_Stated task_
Please copy every line of the material below word for word, keeping the same order.

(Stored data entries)
===

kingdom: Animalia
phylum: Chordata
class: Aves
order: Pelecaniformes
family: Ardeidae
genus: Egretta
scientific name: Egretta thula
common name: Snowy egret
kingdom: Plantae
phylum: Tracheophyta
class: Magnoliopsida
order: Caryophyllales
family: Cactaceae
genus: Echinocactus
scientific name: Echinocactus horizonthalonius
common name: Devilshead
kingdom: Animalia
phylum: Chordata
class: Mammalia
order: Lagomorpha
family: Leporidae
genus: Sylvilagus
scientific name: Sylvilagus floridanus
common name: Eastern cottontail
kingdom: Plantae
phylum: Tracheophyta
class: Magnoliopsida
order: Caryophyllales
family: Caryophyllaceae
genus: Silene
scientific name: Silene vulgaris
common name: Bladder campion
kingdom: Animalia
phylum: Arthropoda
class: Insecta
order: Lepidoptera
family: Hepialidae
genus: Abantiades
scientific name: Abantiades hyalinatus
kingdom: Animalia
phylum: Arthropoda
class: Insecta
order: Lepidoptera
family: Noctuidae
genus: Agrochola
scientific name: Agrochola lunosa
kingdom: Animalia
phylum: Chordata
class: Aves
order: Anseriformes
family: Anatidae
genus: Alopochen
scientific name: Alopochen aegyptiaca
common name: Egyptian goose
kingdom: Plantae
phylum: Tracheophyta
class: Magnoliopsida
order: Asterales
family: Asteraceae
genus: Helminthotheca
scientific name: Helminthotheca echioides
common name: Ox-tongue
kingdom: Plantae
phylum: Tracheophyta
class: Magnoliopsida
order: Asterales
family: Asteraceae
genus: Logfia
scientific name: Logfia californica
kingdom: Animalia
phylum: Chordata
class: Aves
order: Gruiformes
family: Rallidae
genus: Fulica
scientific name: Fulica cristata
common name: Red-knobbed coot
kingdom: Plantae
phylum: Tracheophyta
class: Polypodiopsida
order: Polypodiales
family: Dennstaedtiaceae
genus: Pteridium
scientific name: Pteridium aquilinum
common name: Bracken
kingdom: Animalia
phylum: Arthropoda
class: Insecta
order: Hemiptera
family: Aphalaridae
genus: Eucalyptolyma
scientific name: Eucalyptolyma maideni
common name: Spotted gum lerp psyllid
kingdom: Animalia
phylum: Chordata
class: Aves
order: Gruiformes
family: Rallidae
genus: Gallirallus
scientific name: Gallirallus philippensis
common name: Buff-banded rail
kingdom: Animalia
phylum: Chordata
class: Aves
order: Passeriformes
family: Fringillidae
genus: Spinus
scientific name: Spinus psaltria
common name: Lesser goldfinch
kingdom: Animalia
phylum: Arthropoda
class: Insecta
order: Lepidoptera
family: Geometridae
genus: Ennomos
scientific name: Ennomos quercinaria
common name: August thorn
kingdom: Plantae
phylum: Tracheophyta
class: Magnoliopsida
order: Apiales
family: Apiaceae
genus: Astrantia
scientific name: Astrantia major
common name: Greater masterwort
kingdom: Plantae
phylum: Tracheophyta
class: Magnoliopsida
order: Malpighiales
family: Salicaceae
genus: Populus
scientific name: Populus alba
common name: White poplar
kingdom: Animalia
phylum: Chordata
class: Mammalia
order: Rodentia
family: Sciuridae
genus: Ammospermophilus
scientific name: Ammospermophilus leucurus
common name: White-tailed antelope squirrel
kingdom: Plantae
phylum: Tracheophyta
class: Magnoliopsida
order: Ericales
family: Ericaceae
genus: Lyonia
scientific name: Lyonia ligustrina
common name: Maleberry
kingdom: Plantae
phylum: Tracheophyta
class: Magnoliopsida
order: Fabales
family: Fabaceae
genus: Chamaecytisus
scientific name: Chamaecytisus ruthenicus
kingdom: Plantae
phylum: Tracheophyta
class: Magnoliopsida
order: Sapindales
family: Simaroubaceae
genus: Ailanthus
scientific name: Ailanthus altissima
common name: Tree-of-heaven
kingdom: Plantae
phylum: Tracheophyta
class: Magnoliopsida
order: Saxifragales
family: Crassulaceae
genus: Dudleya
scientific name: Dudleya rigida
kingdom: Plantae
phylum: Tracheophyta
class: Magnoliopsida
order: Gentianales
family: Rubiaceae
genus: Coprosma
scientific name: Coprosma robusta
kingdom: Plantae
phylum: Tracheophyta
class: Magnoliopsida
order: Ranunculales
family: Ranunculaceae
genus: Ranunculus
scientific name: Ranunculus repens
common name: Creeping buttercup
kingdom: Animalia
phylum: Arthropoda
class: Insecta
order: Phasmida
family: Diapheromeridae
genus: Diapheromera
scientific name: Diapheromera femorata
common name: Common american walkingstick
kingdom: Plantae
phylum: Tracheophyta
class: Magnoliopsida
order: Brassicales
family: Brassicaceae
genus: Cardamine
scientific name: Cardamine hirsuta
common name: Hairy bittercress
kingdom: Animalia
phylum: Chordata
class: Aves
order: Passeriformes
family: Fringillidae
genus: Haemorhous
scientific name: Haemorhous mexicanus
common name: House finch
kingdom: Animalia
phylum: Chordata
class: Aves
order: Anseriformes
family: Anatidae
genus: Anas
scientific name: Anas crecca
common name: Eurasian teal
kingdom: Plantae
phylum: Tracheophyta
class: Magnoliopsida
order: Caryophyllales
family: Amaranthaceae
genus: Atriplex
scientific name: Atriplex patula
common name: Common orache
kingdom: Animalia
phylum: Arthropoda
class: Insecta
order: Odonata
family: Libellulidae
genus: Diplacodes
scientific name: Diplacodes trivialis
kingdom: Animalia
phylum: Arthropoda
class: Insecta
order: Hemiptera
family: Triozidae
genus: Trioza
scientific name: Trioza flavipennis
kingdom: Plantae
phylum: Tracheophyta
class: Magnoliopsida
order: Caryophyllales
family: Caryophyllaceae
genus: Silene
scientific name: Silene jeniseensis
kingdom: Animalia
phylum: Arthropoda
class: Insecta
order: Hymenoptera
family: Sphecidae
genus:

===

_Task solution_
kingdom: Animalia
phylum: Chordata
class: Aves
order: Pelecaniformes
family: Ardeidae
genus: Egretta
scientific name: Egretta thula
common name: Snowy egret
kingdom: Plantae
phylum: Tracheophyta
class: Magnoliopsida
order: Caryophyllales
family: Cactaceae
genus: Echinocactus
scientific name: Echinocactus horizonthalonius
common name: Devilshead
kingdom: Animalia
phylum: Chordata
class: Mammalia
order: Lagomorpha
family: Leporidae
genus: Sylvilagus
scientific name: Sylvilagus floridanus
common name: Eastern cottontail
kingdom: Plantae
phylum: Tracheophyta
class: Magnoliopsida
order: Caryophyllales
family: Caryophyllaceae
genus: Silene
scientific name: Silene vulgaris
common name: Bladder campion
kingdom: Animalia
phylum: Arthropoda
class: Insecta
order: Lepidoptera
family: Hepialidae
genus: Abantiades
scientific name: Abantiades hyalinatus
kingdom: Animalia
phylum: Arthropoda
class: Insecta
order: Lepidoptera
family: Noctuidae
genus: Agrochola
scientific name: Agrochola lunosa
kingdom: Animalia
phylum: Chordata
class: Aves
order: Anseriformes
family: Anatidae
genus: Alopochen
scientific name: Alopochen aegyptiaca
common name: Egyptian goose
kingdom: Plantae
phylum: Tracheophyta
class: Magnoliopsida
order: Asterales
family: Asteraceae
genus: Helminthotheca
scientific name: Helminthotheca echioides
common name: Ox-tongue
kingdom: Plantae
phylum: Tracheophyta
class: Magnoliopsida
order: Asterales
family: Asteraceae
genus: Logfia
scientific name: Logfia californica
kingdom: Animalia
phylum: Chordata
class: Aves
order: Gruiformes
family: Rallidae
genus: Fulica
scientific name: Fulica cristata
common name: Red-knobbed coot
kingdom: Plantae
phylum: Tracheophyta
class: Polypodiopsida
order: Polypodiales
family: Dennstaedtiaceae
genus: Pteridium
scientific name: Pteridium aquilinum
common name: Bracken
kingdom: Animalia
phylum: Arthropoda
class: Insecta
order: Hemiptera
family: Aphalaridae
genus: Eucalyptolyma
scientific name: Eucalyptolyma maideni
common name: Spotted gum lerp psyllid
kingdom: Animalia
phylum: Chordata
class: Aves
order: Gruiformes
family: Rallidae
genus: Gallirallus
scientific name: Gallirallus philippensis
common name: Buff-banded rail
kingdom: Animalia
phylum: Chordata
class: Aves
order: Passeriformes
family: Fringillidae
genus: Spinus
scientific name: Spinus psaltria
common name: Lesser goldfinch
kingdom: Animalia
phylum: Arthropoda
class: Insecta
order: Lepidoptera
family: Geometridae
genus: Ennomos
scientific name: Ennomos quercinaria
common name: August thorn
kingdom: Plantae
phylum: Tracheophyta
class: Magnoliopsida
order: Apiales
family: Apiaceae
genus: Astrantia
scientific name: Astrantia major
common name: Greater masterwort
kingdom: Plantae
phylum: Tracheophyta
class: Magnoliopsida
order: Malpighiales
family: Salicaceae
genus: Populus
scientific name: Populus alba
common name: White poplar
kingdom: Animalia
phylum: Chordata
class: Mammalia
order: Rodentia
family: Sciuridae
genus: Ammospermophilus
scientific name: Ammospermophilus leucurus
common name: White-tailed antelope squirrel
kingdom: Plantae
phylum: Tracheophyta
class: Magnoliopsida
order: Ericales
family: Ericaceae
genus: Lyonia
scientific name: Lyonia ligustrina
common name: Maleberry
kingdom: Plantae
phylum: Tracheophyta
class: Magnoliopsida
order: Fabales
family: Fabaceae
genus: Chamaecytisus
scientific name: Chamaecytisus ruthenicus
kingdom: Plantae
phylum: Tracheophyta
class: Magnoliopsida
order: Sapindales
family: Simaroubaceae
genus: Ailanthus
scientific name: Ailanthus altissima
common name: Tree-of-heaven
kingdom: Plantae
phylum: Tracheophyta
class: Magnoliopsida
order: Saxifragales
family: Crassulaceae
genus: Dudleya
scientific name: Dudleya rigida
kingdom: Plantae
phylum: Tracheophyta
class: Magnoliopsida
order: Gentianales
family: Rubiaceae
genus: Coprosma
scientific name: Coprosma robusta
kingdom: Plantae
phylum: Tracheophyta
class: Magnoliopsida
order: Ranunculales
family: Ranunculaceae
genus: Ranunculus
scientific name: Ranunculus repens
common name: Creeping buttercup
kingdom: Animalia
phylum: Arthropoda
class: Insecta
order: Phasmida
family: Diapheromeridae
genus: Diapheromera
scientific name: Diapheromera femorata
common name: Common american walkingstick
kingdom: Plantae
phylum: Tracheophyta
class: Magnoliopsida
order: Brassicales
family: Brassicaceae
genus: Cardamine
scientific name: Cardamine hirsuta
common name: Hairy bittercress
kingdom: Animalia
phylum: Chordata
class: Aves
order: Passeriformes
family: Fringillidae
genus: Haemorhous
scientific name: Haemorhous mexicanus
common name: House finch
kingdom: Animalia
phylum: Chordata
class: Aves
order: Anseriformes
family: Anatidae
genus: Anas
scientific name: Anas crecca
common name: Eurasian teal
kingdom: Plantae
phylum: Tracheophyta
class: Magnoliopsida
order: Caryophyllales
family: Amaranthaceae
genus: Atriplex
scientific name: Atriplex patula
common name: Common orache
kingdom: Animalia
phylum: Arthropoda
class: Insecta
order: Odonata
family: Libellulidae
genus: Diplacodes
scientific name: Diplacodes trivialis
kingdom: Animalia
phylum: Arthropoda
class: Insecta
order: Hemiptera
family: Triozidae
genus: Trioza
scientific name: Trioza flavipennis
kingdom: Plantae
phylum: Tracheophyta
class: Magnoliopsida
order: Caryophyllales
family: Caryophyllaceae
genus: Silene
scientific name: Silene jeniseensis
kingdom: Animalia
phylum: Arthropoda
class: Insecta
order: Hymenoptera
family: Sphecidae
genus:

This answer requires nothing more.